Rewrite all of the entries below, replacing "collectors" with "collected by" wherever it occurs and changing nothing else.

DATASET RECORDS:
----------

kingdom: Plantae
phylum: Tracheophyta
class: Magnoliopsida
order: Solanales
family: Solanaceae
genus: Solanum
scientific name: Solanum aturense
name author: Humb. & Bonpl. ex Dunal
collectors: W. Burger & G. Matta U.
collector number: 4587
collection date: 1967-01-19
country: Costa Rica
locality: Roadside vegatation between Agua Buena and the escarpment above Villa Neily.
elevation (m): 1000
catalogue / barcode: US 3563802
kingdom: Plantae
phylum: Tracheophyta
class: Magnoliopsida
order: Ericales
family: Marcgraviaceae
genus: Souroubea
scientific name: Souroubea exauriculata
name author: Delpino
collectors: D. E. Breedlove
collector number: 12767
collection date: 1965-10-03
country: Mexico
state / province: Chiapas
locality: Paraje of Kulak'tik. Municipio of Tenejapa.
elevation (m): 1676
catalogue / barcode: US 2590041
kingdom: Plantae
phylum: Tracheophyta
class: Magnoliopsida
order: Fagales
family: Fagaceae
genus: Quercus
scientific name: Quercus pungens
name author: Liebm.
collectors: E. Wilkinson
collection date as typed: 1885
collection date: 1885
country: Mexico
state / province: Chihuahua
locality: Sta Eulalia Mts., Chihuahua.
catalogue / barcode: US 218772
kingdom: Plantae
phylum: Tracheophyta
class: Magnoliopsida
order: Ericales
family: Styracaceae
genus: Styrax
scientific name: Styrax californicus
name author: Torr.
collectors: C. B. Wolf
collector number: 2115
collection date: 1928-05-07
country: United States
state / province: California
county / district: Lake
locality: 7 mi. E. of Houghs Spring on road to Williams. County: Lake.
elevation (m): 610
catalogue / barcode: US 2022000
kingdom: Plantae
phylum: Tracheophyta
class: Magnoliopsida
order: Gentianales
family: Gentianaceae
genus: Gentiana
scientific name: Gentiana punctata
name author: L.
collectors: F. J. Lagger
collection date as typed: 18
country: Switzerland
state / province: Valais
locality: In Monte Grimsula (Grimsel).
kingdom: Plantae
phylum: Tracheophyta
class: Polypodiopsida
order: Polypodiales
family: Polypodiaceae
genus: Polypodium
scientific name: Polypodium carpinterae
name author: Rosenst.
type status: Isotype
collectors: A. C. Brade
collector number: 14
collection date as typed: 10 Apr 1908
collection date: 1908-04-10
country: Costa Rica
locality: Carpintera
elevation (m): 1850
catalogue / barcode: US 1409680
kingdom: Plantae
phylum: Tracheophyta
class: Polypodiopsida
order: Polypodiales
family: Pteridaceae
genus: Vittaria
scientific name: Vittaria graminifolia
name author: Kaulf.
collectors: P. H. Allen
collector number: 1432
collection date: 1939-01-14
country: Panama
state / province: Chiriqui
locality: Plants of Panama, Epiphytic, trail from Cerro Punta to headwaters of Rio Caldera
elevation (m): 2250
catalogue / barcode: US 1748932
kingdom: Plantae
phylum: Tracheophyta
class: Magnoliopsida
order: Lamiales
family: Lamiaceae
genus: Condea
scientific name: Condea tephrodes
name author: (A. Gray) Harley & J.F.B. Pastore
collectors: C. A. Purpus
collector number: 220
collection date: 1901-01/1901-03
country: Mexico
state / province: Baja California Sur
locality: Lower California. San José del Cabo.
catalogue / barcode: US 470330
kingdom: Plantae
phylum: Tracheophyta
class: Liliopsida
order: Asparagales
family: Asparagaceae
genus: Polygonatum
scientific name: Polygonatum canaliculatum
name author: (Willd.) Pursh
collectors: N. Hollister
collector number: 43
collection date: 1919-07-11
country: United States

----------

SOLUTION FOR THIS EXERCISE:
kingdom: Plantae
phylum: Tracheophyta
class: Magnoliopsida
order: Solanales
family: Solanaceae
genus: Solanum
scientific name: Solanum aturense
name author: Humb. & Bonpl. ex Dunal
collected by: W. Burger & G. Matta U.
collector number: 4587
collection date: 1967-01-19
country: Costa Rica
locality: Roadside vegatation between Agua Buena and the escarpment above Villa Neily.
elevation (m): 1000
catalogue / barcode: US 3563802
kingdom: Plantae
phylum: Tracheophyta
class: Magnoliopsida
order: Ericales
family: Marcgraviaceae
genus: Souroubea
scientific name: Souroubea exauriculata
name author: Delpino
collected by: D. E. Breedlove
collector number: 12767
collection date: 1965-10-03
country: Mexico
state / province: Chiapas
locality: Paraje of Kulak'tik. Municipio of Tenejapa.
elevation (m): 1676
catalogue / barcode: US 2590041
kingdom: Plantae
phylum: Tracheophyta
class: Magnoliopsida
order: Fagales
family: Fagaceae
genus: Quercus
scientific name: Quercus pungens
name author: Liebm.
collected by: E. Wilkinson
collection date as typed: 1885
collection date: 1885
country: Mexico
state / province: Chihuahua
locality: Sta Eulalia Mts., Chihuahua.
catalogue / barcode: US 218772
kingdom: Plantae
phylum: Tracheophyta
class: Magnoliopsida
order: Ericales
family: Styracaceae
genus: Styrax
scientific name: Styrax californicus
name author: Torr.
collected by: C. B. Wolf
collector number: 2115
collection date: 1928-05-07
country: United States
state / province: California
county / district: Lake
locality: 7 mi. E. of Houghs Spring on road to Williams. County: Lake.
elevation (m): 610
catalogue / barcode: US 2022000
kingdom: Plantae
phylum: Tracheophyta
class: Magnoliopsida
order: Gentianales
family: Gentianaceae
genus: Gentiana
scientific name: Gentiana punctata
name author: L.
collected by: F. J. Lagger
collection date as typed: 18
country: Switzerland
state / province: Valais
locality: In Monte Grimsula (Grimsel).
kingdom: Plantae
phylum: Tracheophyta
class: Polypodiopsida
order: Polypodiales
family: Polypodiaceae
genus: Polypodium
scientific name: Polypodium carpinterae
name author: Rosenst.
type status: Isotype
collected by: A. C. Brade
collector number: 14
collection date as typed: 10 Apr 1908
collection date: 1908-04-10
country: Costa Rica
locality: Carpintera
elevation (m): 1850
catalogue / barcode: US 1409680
kingdom: Plantae
phylum: Tracheophyta
class: Polypodiopsida
order: Polypodiales
family: Pteridaceae
genus: Vittaria
scientific name: Vittaria graminifolia
name author: Kaulf.
collected by: P. H. Allen
collector number: 1432
collection date: 1939-01-14
country: Panama
state / province: Chiriqui
locality: Plants of Panama, Epiphytic, trail from Cerro Punta to headwaters of Rio Caldera
elevation (m): 2250
catalogue / barcode: US 1748932
kingdom: Plantae
phylum: Tracheophyta
class: Magnoliopsida
order: Lamiales
family: Lamiaceae
genus: Condea
scientific name: Condea tephrodes
name author: (A. Gray) Harley & J.F.B. Pastore
collected by: C. A. Purpus
collector number: 220
collection date: 1901-01/1901-03
country: Mexico
state / province: Baja California Sur
locality: Lower California. San José del Cabo.
catalogue / barcode: US 470330
kingdom: Plantae
phylum: Tracheophyta
class: Liliopsida
order: Asparagales
family: Asparagaceae
genus: Polygonatum
scientific name: Polygonatum canaliculatum
name author: (Willd.) Pursh
collected by: N. Hollister
collector number: 43
collection date: 1919-07-11
country: United States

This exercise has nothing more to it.